What?!? You mean a period (.) isn't the only SAS numeric missing value? Well, there are 27 others: .A .B, to .Z and ._ (period underscore). Your first question might be: "Why would you need more than one missing value?" One situation where multiple missing values are useful involves survey data. Suppose you want to distinguish between "did not answer" and "not applicable?" You could use two different missing values to keep track of each category of missing data. In calculating statistics such as means and stand deviations, all of these missing values are treated the same way as missing values.
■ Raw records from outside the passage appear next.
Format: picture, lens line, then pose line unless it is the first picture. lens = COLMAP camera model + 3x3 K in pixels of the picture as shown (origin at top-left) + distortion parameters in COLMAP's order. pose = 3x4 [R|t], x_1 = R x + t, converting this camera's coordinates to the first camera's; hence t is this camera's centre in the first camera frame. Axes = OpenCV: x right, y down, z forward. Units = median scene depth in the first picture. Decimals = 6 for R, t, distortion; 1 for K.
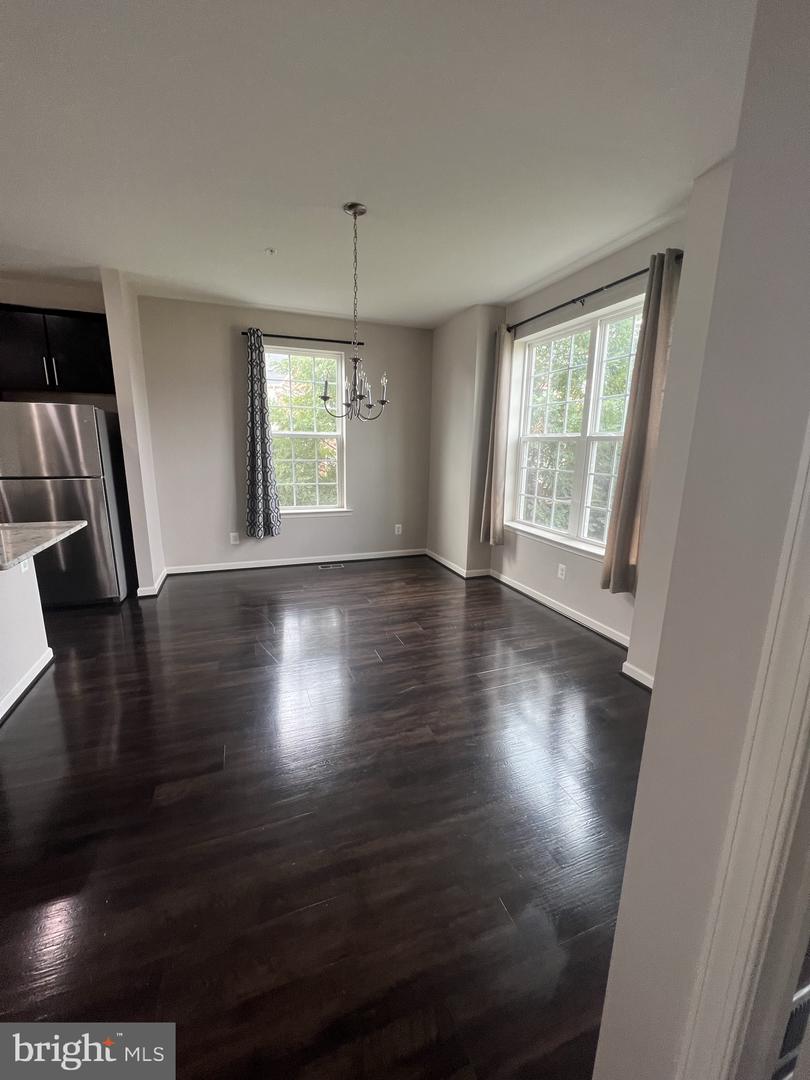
lens RADIAL K [[429.7, 0, 405.0], [0, 429.7, 540.0], [0, 0, 1]] dist [0.000354, 0.000002]
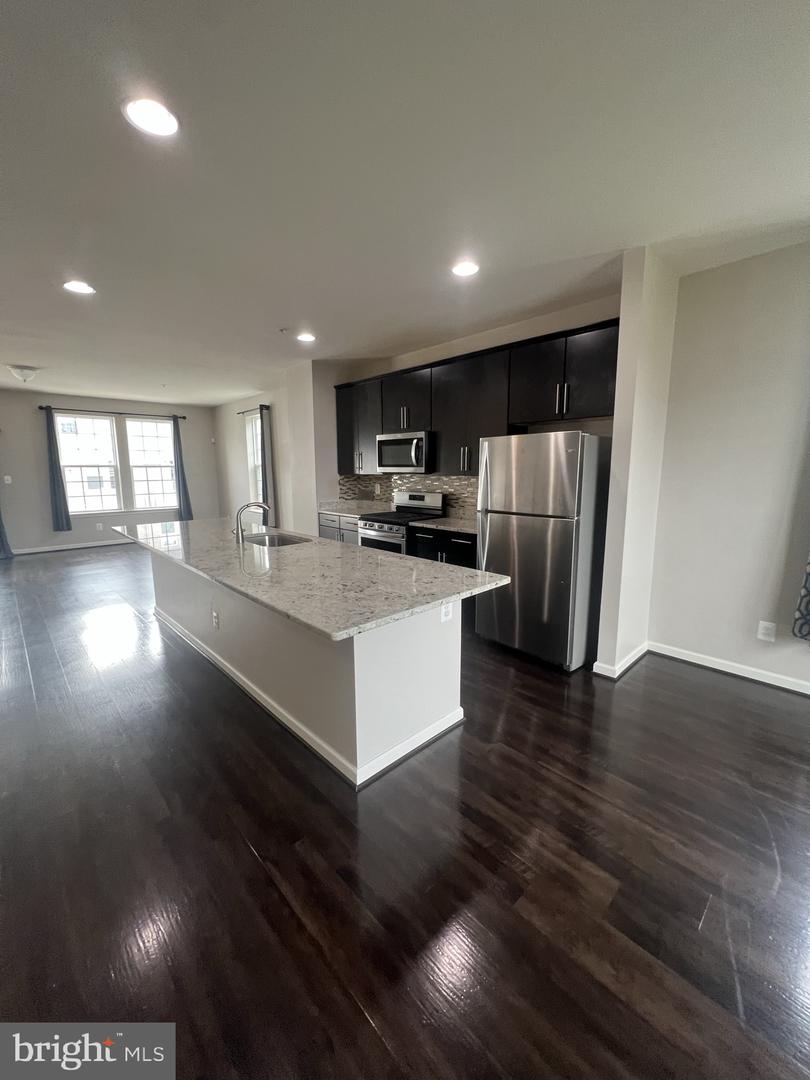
lens RADIAL K [[429.7, 0, 405.0], [0, 429.7, 540.0], [0, 0, 1]] dist [0.000354, 0.000002]
pose [[0.388879, 0.128121, -0.912337, -0.083060], [-0.188592, 0.980383, 0.057291, -0.087860], [0.901779, 0.149780, 0.405413, 0.370405]]
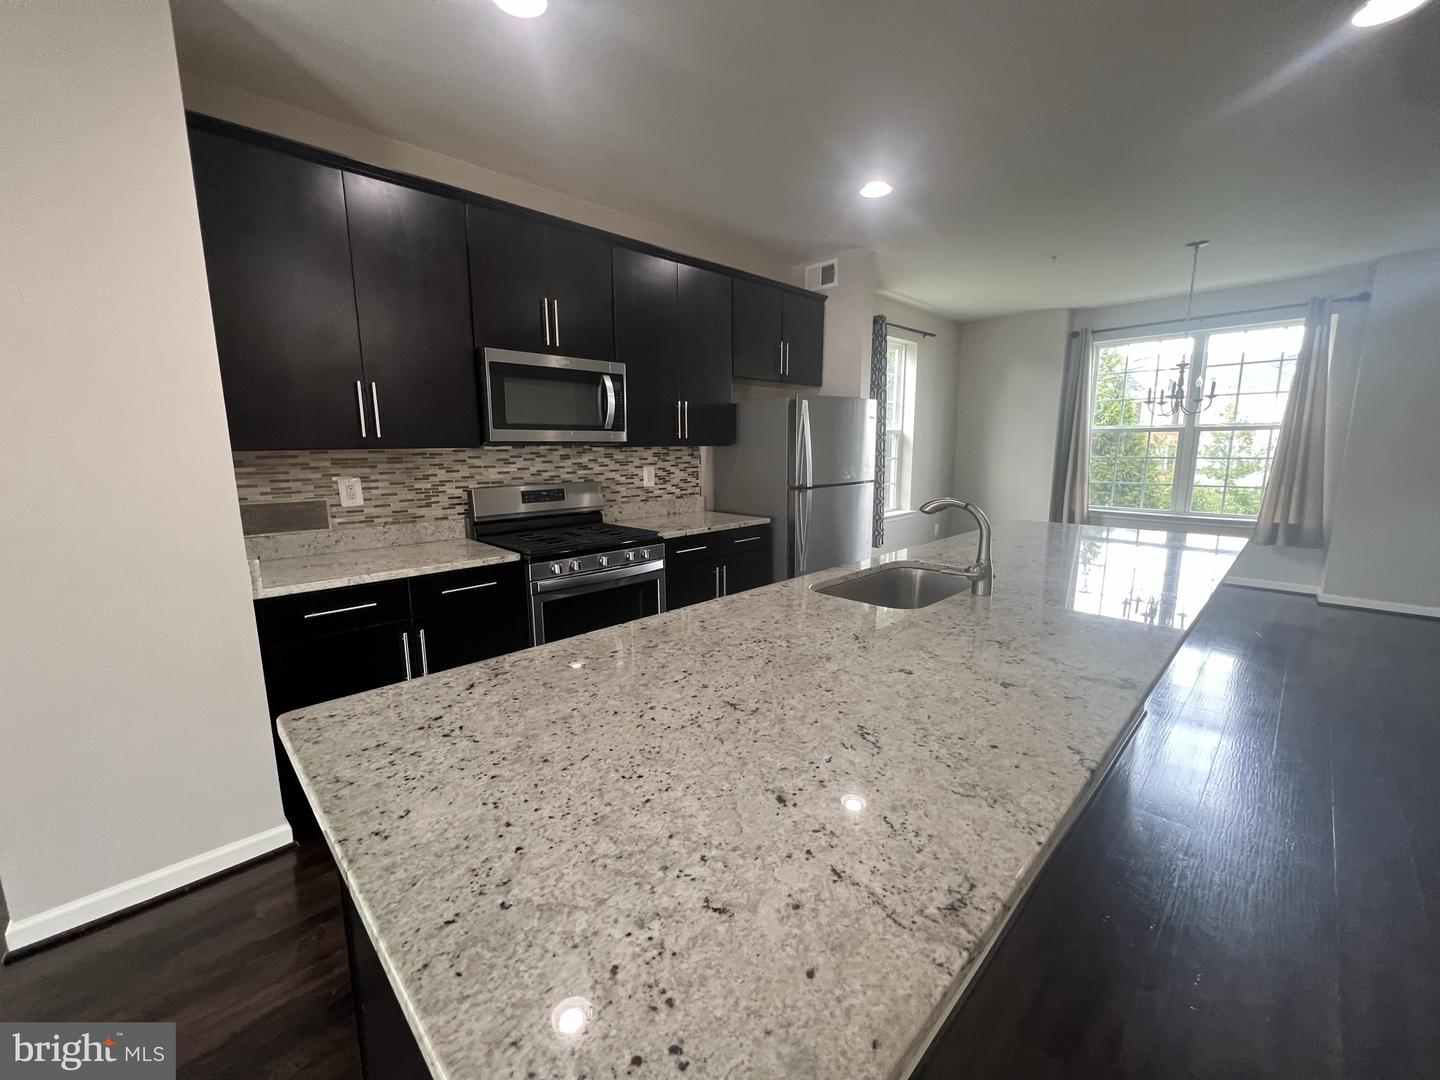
lens RADIAL K [[573.0, 0, 720.0], [0, 573.0, 540.0], [0, 0, 1]] dist [0.000354, 0.000002]
pose [[0.919706, -0.093874, 0.381221, -1.400167], [0.114216, 0.992971, -0.031035, -0.026045], [-0.375628, 0.072085, 0.923963, 0.046303]]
However, you can keep track of the various categories of missing values in procedures such as PROC FREQ. Here is an example:
You have survey data and you have used codes of 999 for "did not answer" and 888 for "was not applicable." You want to see frequencies on both categories of missing data. Here is some code you could use:
proc format; value response .A = 'Did not answer' .B = 'Was not applicable'; run; data Survey; input ID $ Q1-Q5; array Q; do i = 1 to 5; if Q[i] = 999 then Q[i] = .A; else if Q[i] = 888 then Q[i] = .B; end; drop i; format Q1-Q5 response.; datalines; 001 888 2 4 3 2 002 999 4 3 2 1 003 1 2 888 5 5 004 2 999 888 999 3 ; title "Frequency Data"; proc freq data=Survey; tables Q1-Q5 / nocum nopercent missing; run;
Notice that you can format the values .A and .B to correspond to the two categories of missing values. In the DATA step, you assign .A to values of 999 and .B to values of 888. Finally, you use the TABLES option MISSING so that the missing values appear in the main table. Here is a portion of the output:
More about these missing values is discussed in my book Learning SAS by Example.
Maybe you can think of other uses for using the extra 27 numeric missing values.